Outline of This Episode
- [0:23] A quick summary of this “best and worst” moments episode
- [1:15] Strange things that happened in the marketing world during 2021
- [8:35] The Cinnamon Toast Crunch debacle and missed opportunity
- [12:51] Effective and encouraging trends in sales and marketing alignment
- [19:16] Challenges coming in 2022: Changes are happening super fast
- [22:22] NFTs and the metaverse are going to be strong in the future
- [25:31] Will Meta be any different than Facebook? Will the company fix its issues?

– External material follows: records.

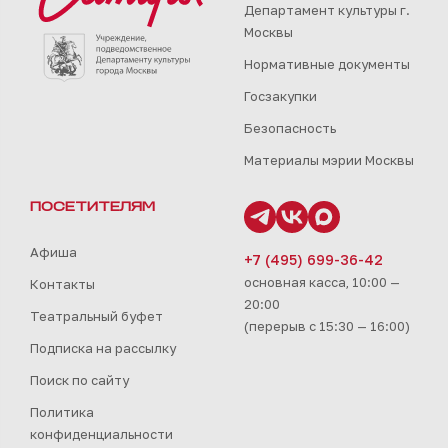
Департамент культуры г.
Москвы
Нормативные документы
Госзакупки
Безопасность
Материалы мэрии Москвы
ПОСЕТИТЕЛЯМ
Афиша
+7 (495) 699-36-42
основная касса, 10:00 —
Контакты
20:00
Театральный буфет
(перерыв с 15:30 — 16:00)
Подписка на рассылку
Поиск по сайту
Политика
конфиденциальности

- [28:09] Each of us shares our top 3 marketing lessons learned
When cultural issues are inflamed, marketers need to avoid business as usual
2021 presented a massive learning curve for everyone who works in the Content Marketing space. The cultural responses and needs related to the pandemic, Black Lives Matter, and other high stakes world events made it mandatory to pivot on a dime, rework existing campaigns, and stay relevant when the meaning of the term “relevance” itself was shifting.
An example of a marketing campaign that went all wrong in a shocking way is the food delivery service that used animated characters in hoods, sporting gold chains, and the like in its television campaign. The organization must have received a high volume of negative feedback because the next time the spot was viewed, much of those negative insinuations had been removed. It’s one thing to speak to race-related issues in a positive way that supports inclusivity but quite another to lean into racial stereotypes in any sort of marketing.
This serves as an example of how important it is to have a diverse crew working on your marketing staff. The diverse backgrounds, age groups, and ethnicities will enable you to have a greater degree of clarity on whether your efforts will land well or badly.
Sales and Marketing are getting more in alignment — and it’s good to see
In the world of B2B marketing, there’s been a standing tension (some might say, “animosity”) between the marketing department and the sales department. When we dig into the reasons behind the tension, Kayla believes it’s clearly an issue with the type of leads passed from marketing to sales. When the marketing team passes leads to sales that are not truly sales qualified leads (because they are bound to a quota), a negative cycle begins. The sales team is put into a terrible spot, having to make calls to people who are not interested in their products or services, and time, effort, and resources are wasted. Thus the animosity.
But that’s slowly changing, and it’s about time. To give you an example of what we believe is the new trajectory, we’ll tell you about what one of our amazing clients is doing. This client is investing heavily in bespoke social media, specifically for use by their sales team. That’s because calls and cold emails are not working like they were before the pandemic. The strategy of having AEs and BDRs as an extension of the marketing team actively developing a thought leadership profile on social media is the way to go.
Shorter strategy to execution cycles are the way of the future
The cultural context around marketing is changing at a faster rate. For that reason, marketing campaigns that take months to years to develop are no longer unusable, and sadly, that’s the typical turnaround for many marketing campaigns. Think about it: the cultural moment in which those long-term campaigns were conceived and the creation was begun is gone. Pressing forward and using culturally stale concepts could wind up being tone-deaf at best. At worst, they could damage your brand irreparably. Moving forward, marketing teams that can be agile and innovative will be more likely to speak the language the culture is using, resulting in more effective campaigns that could require less time and resources to create and execute.